EXERCISE DESCRIPTION - Copy all of the data below without altering a single line.

** INPUT MATERIAL follows **

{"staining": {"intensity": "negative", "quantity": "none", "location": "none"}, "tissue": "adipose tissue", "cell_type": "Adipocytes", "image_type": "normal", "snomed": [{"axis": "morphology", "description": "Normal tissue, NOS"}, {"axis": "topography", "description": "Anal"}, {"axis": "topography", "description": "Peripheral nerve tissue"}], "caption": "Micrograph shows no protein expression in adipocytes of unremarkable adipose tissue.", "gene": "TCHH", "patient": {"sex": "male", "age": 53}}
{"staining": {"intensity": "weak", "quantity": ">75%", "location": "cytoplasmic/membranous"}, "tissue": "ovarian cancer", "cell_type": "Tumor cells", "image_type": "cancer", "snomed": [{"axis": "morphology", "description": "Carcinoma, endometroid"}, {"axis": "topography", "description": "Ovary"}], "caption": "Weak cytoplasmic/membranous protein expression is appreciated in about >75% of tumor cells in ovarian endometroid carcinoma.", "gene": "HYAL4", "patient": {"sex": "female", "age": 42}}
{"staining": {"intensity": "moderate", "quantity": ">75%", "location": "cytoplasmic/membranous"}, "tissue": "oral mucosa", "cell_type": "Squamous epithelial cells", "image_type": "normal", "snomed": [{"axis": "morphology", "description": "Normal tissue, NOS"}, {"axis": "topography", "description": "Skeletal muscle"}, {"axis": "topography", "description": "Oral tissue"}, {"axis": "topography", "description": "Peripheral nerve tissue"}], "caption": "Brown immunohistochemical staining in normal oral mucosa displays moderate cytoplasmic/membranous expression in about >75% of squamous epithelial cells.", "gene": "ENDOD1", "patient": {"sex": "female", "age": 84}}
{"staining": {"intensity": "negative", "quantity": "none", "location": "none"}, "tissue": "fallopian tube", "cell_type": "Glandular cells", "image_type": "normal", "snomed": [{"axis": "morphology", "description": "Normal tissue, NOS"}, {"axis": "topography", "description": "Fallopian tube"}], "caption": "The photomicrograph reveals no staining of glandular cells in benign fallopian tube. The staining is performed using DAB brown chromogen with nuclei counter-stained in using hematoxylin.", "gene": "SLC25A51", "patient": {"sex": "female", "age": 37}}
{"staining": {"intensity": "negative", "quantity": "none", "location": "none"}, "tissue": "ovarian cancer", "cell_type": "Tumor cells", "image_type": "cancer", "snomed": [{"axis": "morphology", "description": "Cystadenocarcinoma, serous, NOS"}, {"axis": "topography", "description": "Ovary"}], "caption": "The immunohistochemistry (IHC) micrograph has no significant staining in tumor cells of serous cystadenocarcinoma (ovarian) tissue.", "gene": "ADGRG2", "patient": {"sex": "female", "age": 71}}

** End of INPUT MATERIAL **

SOLUTION TO THIS EXERCISE -
{"staining": {"intensity": "negative", "quantity": "none", "location": "none"}, "tissue": "adipose tissue", "cell_type": "Adipocytes", "image_type": "normal", "snomed": [{"axis": "morphology", "description": "Normal tissue, NOS"}, {"axis": "topography", "description": "Anal"}, {"axis": "topography", "description": "Peripheral nerve tissue"}], "caption": "Micrograph shows no protein expression in adipocytes of unremarkable adipose tissue.", "gene": "TCHH", "patient": {"sex": "male", "age": 53}}
{"staining": {"intensity": "weak", "quantity": ">75%", "location": "cytoplasmic/membranous"}, "tissue": "ovarian cancer", "cell_type": "Tumor cells", "image_type": "cancer", "snomed": [{"axis": "morphology", "description": "Carcinoma, endometroid"}, {"axis": "topography", "description": "Ovary"}], "caption": "Weak cytoplasmic/membranous protein expression is appreciated in about >75% of tumor cells in ovarian endometroid carcinoma.", "gene": "HYAL4", "patient": {"sex": "female", "age": 42}}
{"staining": {"intensity": "moderate", "quantity": ">75%", "location": "cytoplasmic/membranous"}, "tissue": "oral mucosa", "cell_type": "Squamous epithelial cells", "image_type": "normal", "snomed": [{"axis": "morphology", "description": "Normal tissue, NOS"}, {"axis": "topography", "description": "Skeletal muscle"}, {"axis": "topography", "description": "Oral tissue"}, {"axis": "topography", "description": "Peripheral nerve tissue"}], "caption": "Brown immunohistochemical staining in normal oral mucosa displays moderate cytoplasmic/membranous expression in about >75% of squamous epithelial cells.", "gene": "ENDOD1", "patient": {"sex": "female", "age": 84}}
{"staining": {"intensity": "negative", "quantity": "none", "location": "none"}, "tissue": "fallopian tube", "cell_type": "Glandular cells", "image_type": "normal", "snomed": [{"axis": "morphology", "description": "Normal tissue, NOS"}, {"axis": "topography", "description": "Fallopian tube"}], "caption": "The photomicrograph reveals no staining of glandular cells in benign fallopian tube. The staining is performed using DAB brown chromogen with nuclei counter-stained in using hematoxylin.", "gene": "SLC25A51", "patient": {"sex": "female", "age": 37}}
{"staining": {"intensity": "negative", "quantity": "none", "location": "none"}, "tissue": "ovarian cancer", "cell_type": "Tumor cells", "image_type": "cancer", "snomed": [{"axis": "morphology", "description": "Cystadenocarcinoma, serous, NOS"}, {"axis": "topography", "description": "Ovary"}], "caption": "The immunohistochemistry (IHC) micrograph has no significant staining in tumor cells of serous cystadenocarcinoma (ovarian) tissue.", "gene": "ADGRG2", "patient": {"sex": "female", "age": 71}}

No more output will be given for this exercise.